En lo personal, los juegos olímpicos me representan sentimientos encontrados, pues el espíritu de igualdad que pretenden propagar a la humanidad dista mucho de serlo en la realidad.

La lucha por ser los mejores

Y no debe sorprendernos, cuando el ser humano se dispone a competir está dispuesto a dar el todo por el todo, y no puede exigir o esperar condescendencia alguna del adversario. De eso se trata el demostrar la superioridad en cualquier disciplina, por arrogante que pueda sonar “adversario” y “superioridad” en un encuentro que supone un ambiente de fraternidad, y cuyo éxito radica precisamente, en dejar al margen, aunque sea por unos días, la frialdad que supone la política y la economía global.
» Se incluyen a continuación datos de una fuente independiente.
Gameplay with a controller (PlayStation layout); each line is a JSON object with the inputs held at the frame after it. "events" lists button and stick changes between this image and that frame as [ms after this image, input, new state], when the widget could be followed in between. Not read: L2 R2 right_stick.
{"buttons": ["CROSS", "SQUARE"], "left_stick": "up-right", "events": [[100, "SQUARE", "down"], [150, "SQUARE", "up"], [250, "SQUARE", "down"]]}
Emoción hasta las lágrimas

Hay sin embargo una reacción universal que genera empatía en estos encuentros, sin importar nacionalidad o disciplina: las lágrimas. ¿Quién podría negar que las lágrimas denotan nuestra vulnerabilidad en toda su expresión? ¿Quién no podría identificarse con la furia del que lo intentó todo y no pudo llegar; o con aquél que a pesar de su esfuerzo se percató de sus propias limitaciones, o en el mejor de los casos, con quien siguiendo únicamente su instinto pudo lograr lo inalcanzable incluso para él mismo?

Todos estos casos los pudimos ver con las grandes gimnastas, los campeones de la natación, el atletismo y el futbol, por citar los más ilustrativos.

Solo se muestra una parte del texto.